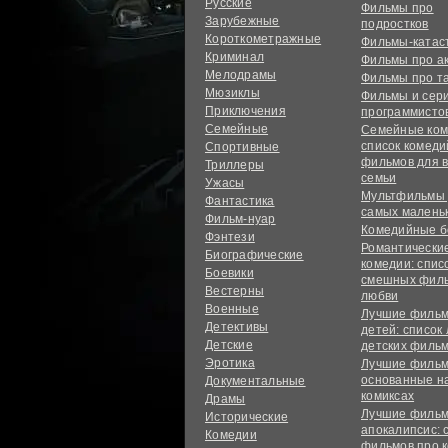
Русские
Фильмы про
Зарубежные
подростков
Короткометражные
Фильмы-ката
Криминал
Фильмы про а
Мелодрамы
Фильмы про т
Мюзиклы
Фильмы и сер
Приключения
программисто
Семейные
Семейные ком
список комед
Спортивные
фильмов для 
Триллеры
семьи
Ужасы
Мультфильмы
Фантастика
самых малень
Фильм-нуар
Комедийные б
Фэнтези
Романтически
Биографические
комедии: спис
Боевики
смешных филь
Вестерны
любви
Военные
Лучшие фильм
Детективы
детей: список
Детские
детских филь
Эротика
Лучшие фильм
основанные н
Документальные
комиксах
Драмы
Лучшие фильм
Исторические
апокалипсис: 
Комедии
фильмов про 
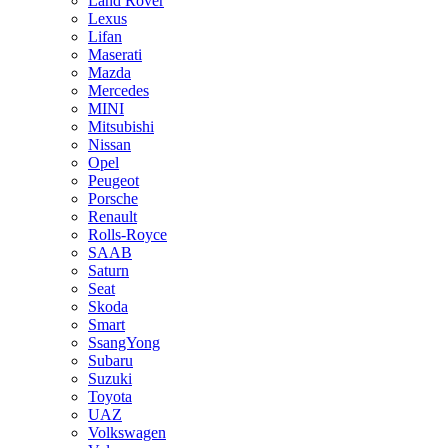
Land Rover
Lexus
Lifan
Maserati
Mazda
Mercedes
MINI
Mitsubishi
Nissan
Opel
Peugeot
Porsche
Renault
Rolls-Royce
SAAB
Saturn
Seat
Skoda
Smart
SsangYong
Subaru
Suzuki
Toyota
UAZ
Volkswagen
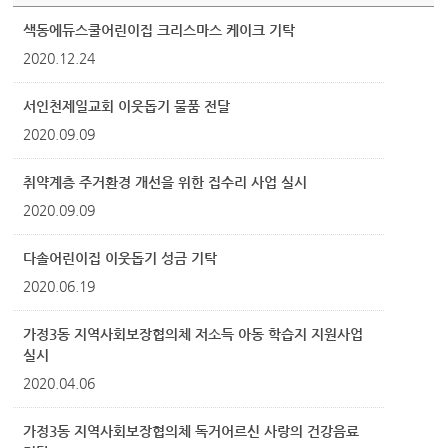
색동에듀스쿨어린이집 크리스마스 케이크 기탁
2020.12.24
서인천제일교회 이웃돕기 물품 전달
2020.09.09
취약계층 주거환경 개선을 위한 집수리 사업 실시
2020.09.09
다솔어린이집 이웃돕기 성금 기탁
2020.06.19
가정3동 지역사회보장협의체 저소득 아동 학습지 지원사업
실시
2020.04.06
가정3동 지역사회보장협의체 독거어르신 사랑의 건강음료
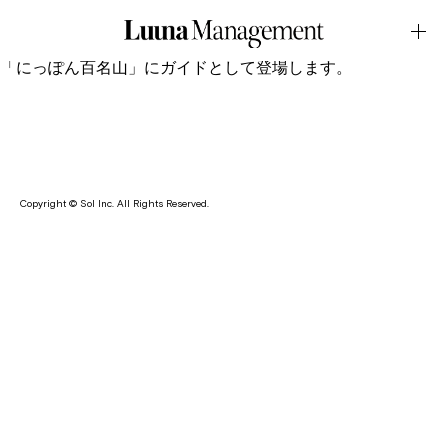
TV・NHK BSプレミアム4K「にっぽん百名山」
December.22.2025Latest News
七海が2025年12月23日放送のNHK BSプレミアム4KのTV番組
「にっぽん百名山」にガイドとして登場します。
Copyright © Sol Inc. All Rights Reserved.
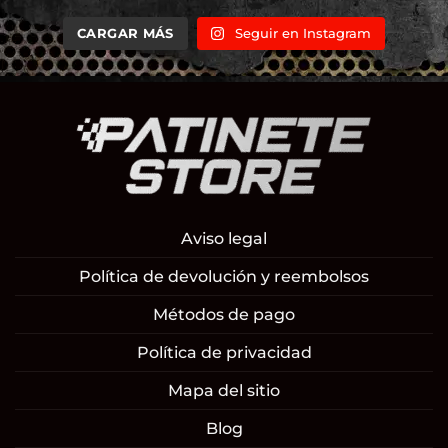
CARGAR MÁS
Seguir en Instagram
Aviso legal
Política de devolución y reembolsos
Métodos de pago
Política de privacidad
Mapa del sitio
Blog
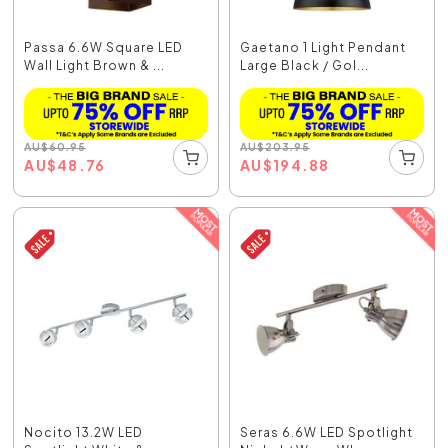
Passa 6.6W Square LED
Gaetano 1 Light Pendant
Wall Light Brown & ...
Large Black / Gol...
AU
$
60.95
AU
$
203.95
AU
$
48.76
AU
$
194.88
Nocito 13.2W LED
Seras 6.6W LED Spotlight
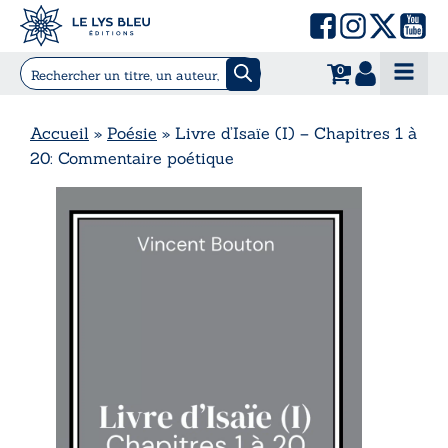
0
Accueil
»
Poésie
»
Livre d’Isaïe (I) – Chapitres 1 à
20: Commentaire poétique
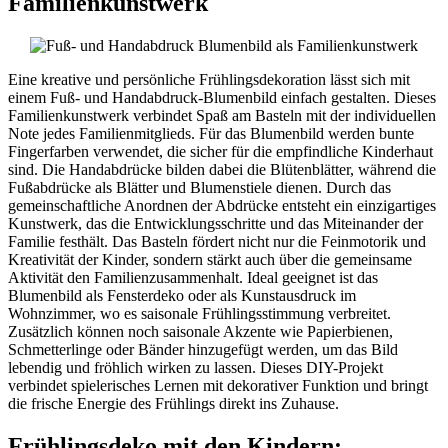
Familienkunstwerk
Eine kreative und persönliche Frühlingsdekoration lässt sich mit
einem Fuß- und Handabdruck-Blumenbild einfach gestalten. Dieses
Familienkunstwerk verbindet Spaß am Basteln mit der individuellen
Note jedes Familienmitglieds. Für das Blumenbild werden bunte
Fingerfarben verwendet, die sicher für die empfindliche Kinderhaut
sind. Die Handabdrücke bilden dabei die Blütenblätter, während die
Fußabdrücke als Blätter und Blumenstiele dienen. Durch das
gemeinschaftliche Anordnen der Abdrücke entsteht ein einzigartiges
Kunstwerk, das die Entwicklungsschritte und das Miteinander der
Familie festhält. Das Basteln fördert nicht nur die Feinmotorik und
Kreativität der Kinder, sondern stärkt auch über die gemeinsame
Aktivität den Familienzusammenhalt. Ideal geeignet ist das
Blumenbild als Fensterdeko oder als Kunstausdruck im
Wohnzimmer, wo es saisonale Frühlingsstimmung verbreitet.
Zusätzlich können noch saisonale Akzente wie Papierbienen,
Schmetterlinge oder Bänder hinzugefügt werden, um das Bild
lebendig und fröhlich wirken zu lassen. Dieses DIY-Projekt
verbindet spielerisches Lernen mit dekorativer Funktion und bringt
die frische Energie des Frühlings direkt ins Zuhause.
Frühlingsdeko mit den Kindern:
********************
# About this exercise
Go through the listing above and copy each line in which the string "지역사회보장협의체" is found.

# Exercise answer
가정3동 지역사회보장협의체 저소득 아동 학습지 지원사업
가정3동 지역사회보장협의체 독거어르신 사랑의 건강음료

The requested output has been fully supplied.